Marinating as we did in his instruction meant that each of us would forever have some of the distinctive flavor of his peculiar emphases regarding the game, his manner, and yes, even love, particularly demonstrated in the way we approach difficult tasks.

And after being stunned to hear of his death some months ago, it occurred to me that I never properly thanked him. 

Now, as I pastor who aspires to breathe the grace of God deeply and regularly like oxygen, and who knows in himself and all other selves just how badly we need it, as we are, all of us, “a broth of false and true,” I have no aspiration for hagiography here. Our coach had his warts. And temper. And imbalances.  

Straight Blows with Crooked Sticks
I’ve heard intimations that after our inaugural two years of his tenure, those warts may have proved more injurious to others than the sorts of hurts some of us may have incurred. If that is so, I hate it for the wounded, and for him, as well. 

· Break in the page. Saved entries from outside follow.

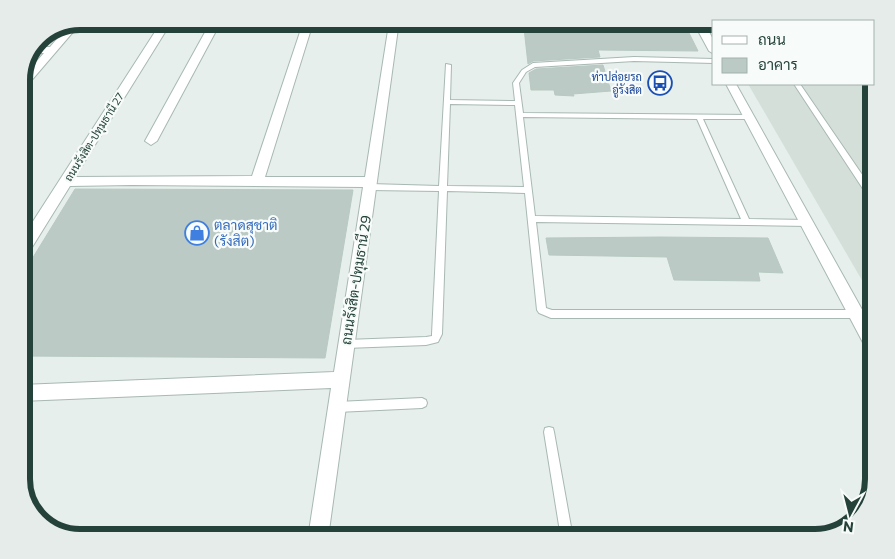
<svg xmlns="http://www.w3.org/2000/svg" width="895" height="559" font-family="Commissioner,Sarabun,sans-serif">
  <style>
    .built { fill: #d4dfda }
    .building { fill: #bbcac4; stroke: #b8c9c2 }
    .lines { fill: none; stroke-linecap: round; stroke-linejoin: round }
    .lane-casing { stroke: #a8b8b2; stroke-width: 2 }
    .street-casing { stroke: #a8b8b2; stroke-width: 2 }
    .lane { fill: #fff; fill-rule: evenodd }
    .street { fill: #fff; fill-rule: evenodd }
    .labels { text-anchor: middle; stroke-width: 4.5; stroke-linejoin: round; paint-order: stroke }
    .far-transit-label { font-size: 11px; fill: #164399; stroke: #f7fbf9; text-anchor: end }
    .far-street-label { font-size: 11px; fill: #24423a; stroke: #f7fbf9 }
    .shop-label { font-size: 14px; fill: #366cbe; stroke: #f7fbf9; text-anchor: start }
    .street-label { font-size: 14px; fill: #24423a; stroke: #f7fbf9 }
    .rim { fill: none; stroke: #24423a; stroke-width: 6 }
  </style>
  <rect width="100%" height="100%" fill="#e6efeb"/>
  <path class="built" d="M748,84h126v217z"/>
  <path class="building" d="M524,28l163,1 11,22 -100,-1 2,7 -67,4 -5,3z
    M603,65l8,26 -38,3 1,2 -19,-1 -1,-5h-23l-2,-17 7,-4z
    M75,189l278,1 -28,168 -304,-2v-79z
    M661,237l107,1 15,35 -25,-1 2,9 -86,-1 -7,-23 -118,-2 -3,-17z"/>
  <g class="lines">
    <g class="lane-casing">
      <path id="lane" d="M699,22h15v4l-17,-1 -1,-1z
        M634,57l80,2v4l-80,-2 -99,6 -9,5 -7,11 4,30 229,2 1,2 -3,2h-47l46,100 58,1 4,3 -4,3 -271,-4 10,86 6,2h304l3,1 2,3 -2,3 -3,1h-305l-12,-5 -2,-3 -12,-117 -78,-2 -5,143 -4,8 -12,3 -80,3 -3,-1 -2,-3 2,-3 3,-1 80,-3 6,-1v-2l7,-143 -69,-1 -4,-3 4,-3 69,2 7,-122 5,1 -1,35 65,1 -2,-18 9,-13 11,-7zM450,104l65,1 9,82 -77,-1zM523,117l174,2 44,100 -206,-3z
        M794,84h6l74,108v10l-3,-1z
        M422,398l4,2 1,3 -1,3 -4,2 -85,4 -4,-1 -1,-4 1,-4 4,-1z
        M549,427l4,1 1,4 19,106h-12l-17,-106 1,-4z"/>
    </g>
    <g class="street-casing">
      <path id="street" d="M80,21l-1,4 -54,63 -4,1v-10l23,-26h-12l3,-6h15l18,-21z
        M162,21h10l-97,156 177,-1 50,-150 -86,5 -59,110 -6,4 -6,-4 64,-116 -24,-1 -5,-3h41l-2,3 60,-3h120l-71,517h-20l23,-150 -310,13v-16l313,-13 29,-185 -231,-2 -62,1 -44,71 -5,2v-19zM389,24l-24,153h-100l47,-151z
        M402,21h301l11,20v13l-5,-3 -13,-24 -289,-3z
        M726,84h10l138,247v23l-6,-2z"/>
    </g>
    <use href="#lane" class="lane"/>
    <use href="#street" class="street"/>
  </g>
  <defs>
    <g id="bus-ring" transform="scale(1.25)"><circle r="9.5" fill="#f7fbf9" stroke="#1a4fb4" stroke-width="1.5"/><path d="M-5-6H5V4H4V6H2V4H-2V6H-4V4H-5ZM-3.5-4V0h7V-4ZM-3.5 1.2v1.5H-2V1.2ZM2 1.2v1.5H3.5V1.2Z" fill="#1a4fb4"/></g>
    <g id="shop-ring" transform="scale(1.25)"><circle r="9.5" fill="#f7fbf9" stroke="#3f7fe0" stroke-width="1.5"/><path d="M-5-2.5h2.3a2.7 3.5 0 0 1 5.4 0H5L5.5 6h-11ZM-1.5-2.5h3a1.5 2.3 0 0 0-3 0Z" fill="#3f7fe0"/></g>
  </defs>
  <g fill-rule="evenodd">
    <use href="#bus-ring" x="660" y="83"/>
    <use href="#shop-ring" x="197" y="233"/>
  </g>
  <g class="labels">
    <g class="far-transit-label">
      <text x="642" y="81">ท่าปล่อยรถ<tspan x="642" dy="13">อู่รังสิต</tspan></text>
    </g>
    <g class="far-street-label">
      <text transform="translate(94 137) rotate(-58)" y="4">ถนนรังสิต-ปทุมธานี 27</text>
    </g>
    <g class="shop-label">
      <text x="214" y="230">ตลาดสุชาติ<tspan x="214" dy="16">(รังสิต)</tspan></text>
    </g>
    <g class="street-label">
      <text transform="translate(356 280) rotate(-81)" y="5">ถนนรังสิต-ปทุมธานี 29</text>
    </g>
  </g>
  <path d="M0 0H895V559H0ZM80 30H815A50 50 0 0 1 865 80V479A50 50 0 0 1 815 529H80A50 50 0 0 1 30 479V80A50 50 0 0 1 80 30Z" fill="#e6ecea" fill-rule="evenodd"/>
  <path class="rim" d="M80 30H815A50 50 0 0 1 865 80V479A50 50 0 0 1 815 529H80A50 50 0 0 1 30 479V80A50 50 0 0 1 80 30Z"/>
  <rect x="712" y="20" width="162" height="65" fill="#f7fbf9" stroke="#a3b1ad"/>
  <rect x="722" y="36" width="25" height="8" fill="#ffffff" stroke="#a3b1ad"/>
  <text x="758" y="45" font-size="15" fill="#24423a">ถนน</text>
  <rect x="722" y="58" width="25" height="15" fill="#bbcac4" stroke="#a3b1ad"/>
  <text x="758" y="70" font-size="15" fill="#24423a">อาคาร</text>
  <g transform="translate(850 514) rotate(187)" stroke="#f7fbf9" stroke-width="4" paint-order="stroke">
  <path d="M0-4L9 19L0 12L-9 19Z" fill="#24423a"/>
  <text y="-8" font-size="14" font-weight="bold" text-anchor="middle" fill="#24423a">N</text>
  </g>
</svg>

But, for my own life, in those wobbly years of adolescence, he brought stability. Amid the exhaustion of a teenager’s extreme self-consciousness and preoccupation with himself, Coach created conditions and aspirations for self-forgetfulness in service to our team, reminding us, pithily, as always, “that the strength of the pack is the wolf, and the pack is the strength of the wolf.” Our coach apparently appreciated Rudyard Kipling. And I was privileged to be part of our little basketball pack.

Our flawed but earnest instructor showed me how to embrace a way of life whole-heartedly, and that difficult endeavors could be precious and memorable ones. 

It’s been said that “God often strikes straight blows with crooked sticks.” I suppose it’s the only sort He’s got, if folks like us are his instruments. 

It’s a comforting adage when one knows his own defective crookedness. And I reckon, therefore,  our Coach would have been relieved, and not a little surprised, to learn of the value that our Savior had brokered through his peculiar life and style as a coach into my life now as a husband, father, son, friend, and pastor. Perhaps some of my teammates would echo the sentiment. 

I’m just sorry I didn’t get around to saying much about it to him. 

So Coach, though a little too late, I wanted to tell you thanks. 

Thank you for expecting more out of teenage boys than we thought we could give. You gifted us with the honor of impossibly high expectations. I’m grateful that you spent so much of your self to teach us your preferred way to approach this beautiful game of basketball.  

Turns out, we were being instructed in far more than just that.  

Oh, and just so you know, my hair doesn’t flop any more when I run down the court. I thought you’d be relieved.